How low will stocks go? Updated risks and values – September 14th

How low will stocks go? Updated risks and values – September 14th

Bottom Line: The purpose of this story is to inform you as to what's possible in a near worst-case outcome for the financial markets. The reason is to understand what's possible, though unlikely, so you can plan soundly for your financial future unemotionally. The US stock market is the greatest wealth creation machine in the history of the world. I want you to benefit from it without making emotional mistakes with money.

Too often when we have a rare short-term downturn in the markets - it's too late to offer up information that might have been helpful ahead of time.
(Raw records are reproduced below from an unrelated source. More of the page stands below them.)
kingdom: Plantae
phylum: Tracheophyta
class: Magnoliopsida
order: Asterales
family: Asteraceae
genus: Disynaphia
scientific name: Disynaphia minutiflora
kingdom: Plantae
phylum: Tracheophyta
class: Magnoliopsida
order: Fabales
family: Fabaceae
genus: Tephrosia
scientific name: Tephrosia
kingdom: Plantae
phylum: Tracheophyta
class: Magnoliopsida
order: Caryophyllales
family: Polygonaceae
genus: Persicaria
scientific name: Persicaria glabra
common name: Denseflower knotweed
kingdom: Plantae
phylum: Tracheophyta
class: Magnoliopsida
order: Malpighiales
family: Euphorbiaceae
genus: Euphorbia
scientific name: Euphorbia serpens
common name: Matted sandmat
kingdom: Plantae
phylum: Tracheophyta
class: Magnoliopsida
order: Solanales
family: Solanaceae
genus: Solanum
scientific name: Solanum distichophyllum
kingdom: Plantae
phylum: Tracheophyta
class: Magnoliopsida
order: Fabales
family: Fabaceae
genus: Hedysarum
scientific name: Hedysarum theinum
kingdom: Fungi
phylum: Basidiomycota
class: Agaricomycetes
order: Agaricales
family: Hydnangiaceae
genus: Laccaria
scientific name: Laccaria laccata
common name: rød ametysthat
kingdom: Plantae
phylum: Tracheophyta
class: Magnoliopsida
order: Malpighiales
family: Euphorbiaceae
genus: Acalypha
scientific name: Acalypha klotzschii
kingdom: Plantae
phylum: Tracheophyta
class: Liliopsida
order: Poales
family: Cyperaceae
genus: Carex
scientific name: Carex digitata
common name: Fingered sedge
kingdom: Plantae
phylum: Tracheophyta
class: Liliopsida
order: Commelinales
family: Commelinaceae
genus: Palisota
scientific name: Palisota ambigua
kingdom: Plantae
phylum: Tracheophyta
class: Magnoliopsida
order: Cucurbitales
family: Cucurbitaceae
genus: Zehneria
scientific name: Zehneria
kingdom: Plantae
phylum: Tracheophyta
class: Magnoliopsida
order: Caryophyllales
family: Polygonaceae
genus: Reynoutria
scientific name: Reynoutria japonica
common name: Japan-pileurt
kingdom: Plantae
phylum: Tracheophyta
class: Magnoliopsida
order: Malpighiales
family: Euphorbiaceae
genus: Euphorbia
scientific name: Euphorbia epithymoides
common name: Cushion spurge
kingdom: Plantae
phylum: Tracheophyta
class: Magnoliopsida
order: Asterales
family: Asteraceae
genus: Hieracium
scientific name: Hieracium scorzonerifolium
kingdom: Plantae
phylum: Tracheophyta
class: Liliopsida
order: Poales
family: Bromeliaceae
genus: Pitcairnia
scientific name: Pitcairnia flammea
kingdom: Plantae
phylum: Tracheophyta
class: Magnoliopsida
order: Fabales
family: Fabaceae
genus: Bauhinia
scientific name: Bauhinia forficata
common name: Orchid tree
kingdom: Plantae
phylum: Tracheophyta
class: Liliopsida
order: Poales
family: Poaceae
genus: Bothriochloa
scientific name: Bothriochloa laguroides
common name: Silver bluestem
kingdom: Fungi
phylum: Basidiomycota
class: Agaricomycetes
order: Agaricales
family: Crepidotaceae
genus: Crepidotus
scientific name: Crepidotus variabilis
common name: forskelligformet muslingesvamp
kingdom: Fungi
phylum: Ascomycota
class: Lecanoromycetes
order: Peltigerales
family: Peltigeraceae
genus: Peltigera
This week's edition of "how low can stocks go" goes as the Dow, S&P 500 & Nasdaq stand against their all-time high levels:

  • DOW: 6% from record highs
  • S&P 500: 7% from record highs
  • Nasdaq: 10% from record highs

The markets have been mostly flat over the past holiday shortened week. That leaves Nasdaq, and many of its technology companies, in correction territory – with a decline of 10%. Recent stock valuations have been the highest in over a decade - so a correction it’s to be expected. The question is, where do markets go from here? With the Election under two-months away – polls could move the markets as much as fundamentals. It’s not complicated. Investors would greatly prefer Trump over Biden. Expect markets to move accordingly in anticipation of November 3rd based on news and polls of the day.

Over the short-term irrational selling and buying can and does take place in the stock market. In the end it comes down to fundamentals. As stock prices rise, it’s not necessarily because fundamentals are improving. It’s because of a hope that they will. Higher prices simply create more short-term risk if there’s a disappointment. That’s where we are right now.

Here’s where the markets stand year to date.

  • The Dow is down 4%, the S&P 500 up 3% & the Nasdaq is up 21%

If only market fundamentals mattered here's what we'd want to consider regarding the S&P 500 for example.

  • S&P 500 P\E: 30.16
  • S&P 500 avg. P\E: 15.81

The downside risk is 45% based on earnings multiples right now from current levels. This equals the most expensive valuation for stocks since the Great Recession over a decade ago. Stocks are 9% more expensive than a year ago on fundamental basis. It's always important to ensure that you're positioned for negative adversity. If a 45% decline wouldn't affect your day-to-day life, you're likely well positioned. If not, you should probably seek professional assistance in crafting your plan that balances your short-term needs with long term objectives.